Chewy is the superior investment, though this is faint praise. If Gill can convince his followers to swap GameStop for Chewy, he’d be doing them — and us — a big favor.
We recently traded GameStop, and our full game plan was laid out here. When our first profit target of $31 was reached, the stop was raised to $23, as stated in the plan. Then GameStop retreated to $23, resulting in a profit on one-third of the trade, and breakeven on the rest.

We’re rolling the GameStop proceeds into Chewy, augmenting our initial position in that stock.
Here’s why:
It’s my belief that Gill was unhappy with last week’s GameStop investors’ meeting. After the June 17, 2024, meeting, which sent shares tumbling, he posted a picture of tennis legend John McEnroe on X.
McEnroe’s famous line? Shouting at the umpire, “You can not be serious!”
Soon after, he posted a picture of a forlorn Bruno, a character from the Disney film "Encanto."
Then he went silent, until he posted a picture of a dog late last week. That post led many investors to correctly guess that Chewy was his next pick, and caused the stock to soar.
How high could Chewy rise? If Gill announces a YouTube livestream, as he did with GameStop on June 7, 2024, I wouldn’t be surprised to see Chewy trade in the $40s. Chewy reached $39 on Thursday, when traders correctly connected his latest X post to the stock (red arrow).

To compare these two names, let’s analyze their outstanding shares. GameStop has 426 million shares outstanding, versus 436 million for Chewy. That’s a fairly equal number of shares, but those two numbers are moving in opposite directions.
GameStop, in an effort to raise money, recently dumped an additional 120 million shares on the market. While this move provides GameStop with an impressive war chest, it also dilutes the outstanding shares.

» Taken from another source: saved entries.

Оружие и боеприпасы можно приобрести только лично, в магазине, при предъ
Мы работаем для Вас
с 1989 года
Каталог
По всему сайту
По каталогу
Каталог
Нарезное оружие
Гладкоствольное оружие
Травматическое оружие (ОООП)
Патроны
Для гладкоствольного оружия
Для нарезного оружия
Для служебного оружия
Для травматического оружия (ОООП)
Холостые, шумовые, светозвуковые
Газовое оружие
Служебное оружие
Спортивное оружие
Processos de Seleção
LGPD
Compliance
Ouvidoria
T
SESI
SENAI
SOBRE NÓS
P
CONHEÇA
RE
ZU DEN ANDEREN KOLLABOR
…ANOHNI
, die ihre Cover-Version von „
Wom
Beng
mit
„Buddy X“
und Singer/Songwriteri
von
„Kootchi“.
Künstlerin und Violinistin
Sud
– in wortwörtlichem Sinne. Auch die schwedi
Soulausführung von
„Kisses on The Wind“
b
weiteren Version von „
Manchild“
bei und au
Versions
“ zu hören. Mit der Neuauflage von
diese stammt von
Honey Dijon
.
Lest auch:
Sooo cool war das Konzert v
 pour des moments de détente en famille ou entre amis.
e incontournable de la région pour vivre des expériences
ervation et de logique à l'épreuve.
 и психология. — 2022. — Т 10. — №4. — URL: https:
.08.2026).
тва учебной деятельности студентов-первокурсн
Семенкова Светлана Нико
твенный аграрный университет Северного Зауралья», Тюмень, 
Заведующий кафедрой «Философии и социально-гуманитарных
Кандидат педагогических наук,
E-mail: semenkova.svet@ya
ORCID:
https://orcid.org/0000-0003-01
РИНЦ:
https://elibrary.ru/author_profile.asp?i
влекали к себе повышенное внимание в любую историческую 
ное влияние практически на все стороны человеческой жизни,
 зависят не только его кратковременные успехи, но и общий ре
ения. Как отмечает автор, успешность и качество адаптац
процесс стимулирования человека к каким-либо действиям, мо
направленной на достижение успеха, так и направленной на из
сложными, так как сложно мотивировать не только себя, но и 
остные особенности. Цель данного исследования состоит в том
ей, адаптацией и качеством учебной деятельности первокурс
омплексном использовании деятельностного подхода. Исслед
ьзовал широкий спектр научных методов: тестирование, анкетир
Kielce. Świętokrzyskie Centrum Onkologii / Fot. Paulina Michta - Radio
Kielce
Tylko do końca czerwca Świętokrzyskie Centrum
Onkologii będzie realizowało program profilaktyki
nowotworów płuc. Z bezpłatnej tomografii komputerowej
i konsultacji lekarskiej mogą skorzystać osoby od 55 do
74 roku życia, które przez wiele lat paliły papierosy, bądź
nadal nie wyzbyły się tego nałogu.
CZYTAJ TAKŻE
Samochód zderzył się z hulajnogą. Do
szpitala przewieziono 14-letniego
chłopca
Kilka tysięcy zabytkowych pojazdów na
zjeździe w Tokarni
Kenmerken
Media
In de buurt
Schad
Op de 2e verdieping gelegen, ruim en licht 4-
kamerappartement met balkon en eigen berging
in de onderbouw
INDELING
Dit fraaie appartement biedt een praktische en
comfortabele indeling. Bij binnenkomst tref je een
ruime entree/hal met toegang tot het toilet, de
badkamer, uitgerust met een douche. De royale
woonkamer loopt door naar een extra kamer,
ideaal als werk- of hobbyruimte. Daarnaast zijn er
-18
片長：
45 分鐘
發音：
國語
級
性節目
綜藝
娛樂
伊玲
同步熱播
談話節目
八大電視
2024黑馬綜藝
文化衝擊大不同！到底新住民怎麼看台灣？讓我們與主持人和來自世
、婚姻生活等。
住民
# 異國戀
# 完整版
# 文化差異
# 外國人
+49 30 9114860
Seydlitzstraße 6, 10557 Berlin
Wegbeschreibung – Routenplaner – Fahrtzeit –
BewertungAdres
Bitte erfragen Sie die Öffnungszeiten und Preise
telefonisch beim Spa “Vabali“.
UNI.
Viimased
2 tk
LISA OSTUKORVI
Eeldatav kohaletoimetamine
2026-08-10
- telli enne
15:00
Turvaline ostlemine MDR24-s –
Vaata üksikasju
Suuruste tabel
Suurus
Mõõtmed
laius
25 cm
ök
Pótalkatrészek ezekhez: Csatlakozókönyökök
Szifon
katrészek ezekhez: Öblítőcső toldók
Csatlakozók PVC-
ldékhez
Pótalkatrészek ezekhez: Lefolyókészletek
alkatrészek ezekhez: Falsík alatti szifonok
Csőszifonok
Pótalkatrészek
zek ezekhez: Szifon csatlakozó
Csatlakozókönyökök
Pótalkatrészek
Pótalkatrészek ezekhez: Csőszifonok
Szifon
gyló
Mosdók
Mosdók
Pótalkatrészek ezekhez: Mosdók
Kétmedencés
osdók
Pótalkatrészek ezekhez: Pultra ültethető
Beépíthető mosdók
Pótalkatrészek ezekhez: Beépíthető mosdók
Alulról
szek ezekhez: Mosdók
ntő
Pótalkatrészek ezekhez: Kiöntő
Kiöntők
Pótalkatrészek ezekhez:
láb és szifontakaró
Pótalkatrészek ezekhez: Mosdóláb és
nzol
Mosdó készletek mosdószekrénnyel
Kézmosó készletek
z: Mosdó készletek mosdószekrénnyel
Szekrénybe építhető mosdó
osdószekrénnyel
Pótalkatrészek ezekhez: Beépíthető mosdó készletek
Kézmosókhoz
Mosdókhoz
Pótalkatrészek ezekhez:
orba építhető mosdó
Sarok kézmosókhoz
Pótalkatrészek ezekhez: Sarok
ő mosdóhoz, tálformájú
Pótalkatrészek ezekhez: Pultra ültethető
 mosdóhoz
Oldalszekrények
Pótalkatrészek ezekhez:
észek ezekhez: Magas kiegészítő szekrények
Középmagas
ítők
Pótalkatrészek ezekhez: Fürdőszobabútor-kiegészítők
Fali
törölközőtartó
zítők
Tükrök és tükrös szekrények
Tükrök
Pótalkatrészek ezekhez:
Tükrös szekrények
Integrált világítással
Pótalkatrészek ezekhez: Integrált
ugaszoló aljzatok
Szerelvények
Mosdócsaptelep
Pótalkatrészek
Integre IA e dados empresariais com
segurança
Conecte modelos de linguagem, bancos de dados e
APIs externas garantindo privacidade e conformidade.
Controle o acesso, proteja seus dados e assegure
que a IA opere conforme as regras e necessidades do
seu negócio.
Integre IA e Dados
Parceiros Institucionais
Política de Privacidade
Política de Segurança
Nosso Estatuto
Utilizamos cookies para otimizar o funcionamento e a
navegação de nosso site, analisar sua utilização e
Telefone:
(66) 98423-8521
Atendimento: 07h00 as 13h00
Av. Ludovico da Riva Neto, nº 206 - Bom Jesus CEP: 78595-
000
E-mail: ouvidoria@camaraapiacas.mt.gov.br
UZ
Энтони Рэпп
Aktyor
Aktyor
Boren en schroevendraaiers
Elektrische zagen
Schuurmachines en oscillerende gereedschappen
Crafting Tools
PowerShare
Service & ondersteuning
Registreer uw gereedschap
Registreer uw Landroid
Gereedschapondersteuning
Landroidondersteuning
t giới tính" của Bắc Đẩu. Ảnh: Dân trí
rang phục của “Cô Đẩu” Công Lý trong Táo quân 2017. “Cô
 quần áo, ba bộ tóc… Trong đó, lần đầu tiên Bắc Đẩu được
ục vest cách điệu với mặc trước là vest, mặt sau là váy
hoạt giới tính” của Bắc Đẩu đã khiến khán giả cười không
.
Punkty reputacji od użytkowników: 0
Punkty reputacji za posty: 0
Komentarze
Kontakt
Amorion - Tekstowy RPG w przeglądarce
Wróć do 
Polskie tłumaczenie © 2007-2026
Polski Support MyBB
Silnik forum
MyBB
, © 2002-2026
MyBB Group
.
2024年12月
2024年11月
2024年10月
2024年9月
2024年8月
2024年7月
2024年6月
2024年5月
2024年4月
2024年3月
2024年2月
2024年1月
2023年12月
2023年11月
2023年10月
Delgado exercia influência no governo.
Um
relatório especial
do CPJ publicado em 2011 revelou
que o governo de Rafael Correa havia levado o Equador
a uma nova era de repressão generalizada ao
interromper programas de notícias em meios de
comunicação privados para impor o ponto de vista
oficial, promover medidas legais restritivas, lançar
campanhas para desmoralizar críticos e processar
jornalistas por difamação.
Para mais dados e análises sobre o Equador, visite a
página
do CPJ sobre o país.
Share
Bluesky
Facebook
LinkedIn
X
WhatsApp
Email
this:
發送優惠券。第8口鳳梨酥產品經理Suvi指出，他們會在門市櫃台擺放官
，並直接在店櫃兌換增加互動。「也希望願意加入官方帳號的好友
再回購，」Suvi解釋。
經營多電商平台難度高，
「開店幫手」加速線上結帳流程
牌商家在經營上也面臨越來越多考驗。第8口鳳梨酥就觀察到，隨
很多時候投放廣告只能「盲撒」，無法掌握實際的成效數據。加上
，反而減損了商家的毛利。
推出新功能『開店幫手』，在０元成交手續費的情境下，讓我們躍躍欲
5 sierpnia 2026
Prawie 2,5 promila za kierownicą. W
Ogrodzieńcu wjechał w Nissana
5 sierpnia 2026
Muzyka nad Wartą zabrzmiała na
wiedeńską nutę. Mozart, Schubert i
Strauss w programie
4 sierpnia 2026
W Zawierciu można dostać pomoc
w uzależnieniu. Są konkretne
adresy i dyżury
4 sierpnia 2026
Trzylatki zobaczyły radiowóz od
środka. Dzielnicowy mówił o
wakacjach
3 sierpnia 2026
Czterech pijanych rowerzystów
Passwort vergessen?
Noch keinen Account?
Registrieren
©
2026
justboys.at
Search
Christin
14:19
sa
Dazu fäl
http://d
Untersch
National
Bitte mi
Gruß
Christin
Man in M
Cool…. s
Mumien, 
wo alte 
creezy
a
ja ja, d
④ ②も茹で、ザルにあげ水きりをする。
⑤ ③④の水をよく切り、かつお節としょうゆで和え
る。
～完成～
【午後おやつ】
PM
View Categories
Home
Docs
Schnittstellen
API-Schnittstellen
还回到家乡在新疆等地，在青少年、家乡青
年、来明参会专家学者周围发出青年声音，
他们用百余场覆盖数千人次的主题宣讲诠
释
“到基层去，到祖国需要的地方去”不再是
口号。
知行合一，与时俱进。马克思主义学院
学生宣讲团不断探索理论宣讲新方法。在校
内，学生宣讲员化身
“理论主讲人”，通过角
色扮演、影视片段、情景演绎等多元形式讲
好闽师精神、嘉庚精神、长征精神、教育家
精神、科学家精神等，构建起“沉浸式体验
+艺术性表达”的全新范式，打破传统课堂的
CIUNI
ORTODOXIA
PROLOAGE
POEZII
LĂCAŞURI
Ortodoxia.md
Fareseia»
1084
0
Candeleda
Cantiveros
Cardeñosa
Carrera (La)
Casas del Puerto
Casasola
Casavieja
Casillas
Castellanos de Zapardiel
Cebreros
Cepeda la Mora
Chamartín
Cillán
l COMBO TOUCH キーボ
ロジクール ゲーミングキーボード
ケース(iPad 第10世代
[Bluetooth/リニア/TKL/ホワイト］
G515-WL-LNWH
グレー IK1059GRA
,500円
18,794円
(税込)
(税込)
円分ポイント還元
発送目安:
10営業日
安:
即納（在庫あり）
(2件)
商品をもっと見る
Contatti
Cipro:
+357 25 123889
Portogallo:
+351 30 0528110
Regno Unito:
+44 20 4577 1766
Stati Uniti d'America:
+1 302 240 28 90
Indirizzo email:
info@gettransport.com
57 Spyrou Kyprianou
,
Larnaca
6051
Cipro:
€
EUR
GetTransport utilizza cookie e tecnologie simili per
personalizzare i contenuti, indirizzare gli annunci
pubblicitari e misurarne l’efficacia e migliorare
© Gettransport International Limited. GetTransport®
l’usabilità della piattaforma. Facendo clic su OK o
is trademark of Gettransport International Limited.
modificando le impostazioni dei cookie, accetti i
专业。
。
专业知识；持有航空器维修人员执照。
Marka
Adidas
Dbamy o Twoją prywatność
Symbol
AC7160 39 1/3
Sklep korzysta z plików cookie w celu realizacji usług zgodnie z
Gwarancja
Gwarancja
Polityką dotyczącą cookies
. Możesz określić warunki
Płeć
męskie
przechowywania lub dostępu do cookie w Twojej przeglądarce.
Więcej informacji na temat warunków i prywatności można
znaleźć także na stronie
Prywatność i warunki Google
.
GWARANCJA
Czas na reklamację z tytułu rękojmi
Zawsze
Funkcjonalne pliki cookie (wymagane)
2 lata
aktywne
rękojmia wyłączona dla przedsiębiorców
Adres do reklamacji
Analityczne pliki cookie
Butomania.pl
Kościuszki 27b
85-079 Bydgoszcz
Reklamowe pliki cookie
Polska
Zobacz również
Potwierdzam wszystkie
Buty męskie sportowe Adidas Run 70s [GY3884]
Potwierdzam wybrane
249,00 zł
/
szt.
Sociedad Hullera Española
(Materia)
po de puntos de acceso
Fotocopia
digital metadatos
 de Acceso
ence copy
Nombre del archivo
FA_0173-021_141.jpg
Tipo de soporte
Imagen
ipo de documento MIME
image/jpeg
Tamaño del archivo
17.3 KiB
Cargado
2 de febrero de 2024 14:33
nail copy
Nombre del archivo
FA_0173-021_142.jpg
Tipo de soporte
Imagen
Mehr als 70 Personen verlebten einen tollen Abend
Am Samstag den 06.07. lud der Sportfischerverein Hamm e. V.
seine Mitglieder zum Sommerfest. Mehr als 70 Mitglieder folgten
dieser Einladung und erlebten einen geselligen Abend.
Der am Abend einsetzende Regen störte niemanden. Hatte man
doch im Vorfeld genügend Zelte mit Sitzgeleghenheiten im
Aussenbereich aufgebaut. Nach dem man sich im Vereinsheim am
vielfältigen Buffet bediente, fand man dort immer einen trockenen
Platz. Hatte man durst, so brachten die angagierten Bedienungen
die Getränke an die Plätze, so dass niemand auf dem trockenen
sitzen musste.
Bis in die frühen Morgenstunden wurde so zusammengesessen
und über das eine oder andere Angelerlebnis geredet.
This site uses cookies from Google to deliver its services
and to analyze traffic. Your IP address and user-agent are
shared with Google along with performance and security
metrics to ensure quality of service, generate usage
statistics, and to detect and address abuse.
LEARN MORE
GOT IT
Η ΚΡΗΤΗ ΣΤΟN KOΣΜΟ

Ultimately, this will make it harder for the shares to rise, since each share now represents a smaller piece of the company.

Meanwhile, Chewy is moving in the opposite direction by actually reducing its number of shares outstanding. The company recently purchased 17.5 million shares from Chewy’s largest shareholder, BC Partners Advisors, thus removing them from the open market. By lowering its share count, Chewy is creating a more favorable environment for shareholders.
To put it simply, one company sees enough value in its own shares to buy them, while the other is destroying shareholder value by selling them. That’s a pretty stark difference, and one that could push retail investors away from GameStop, and toward Chewy.
At the time of publication, Ponsi was long CHWY.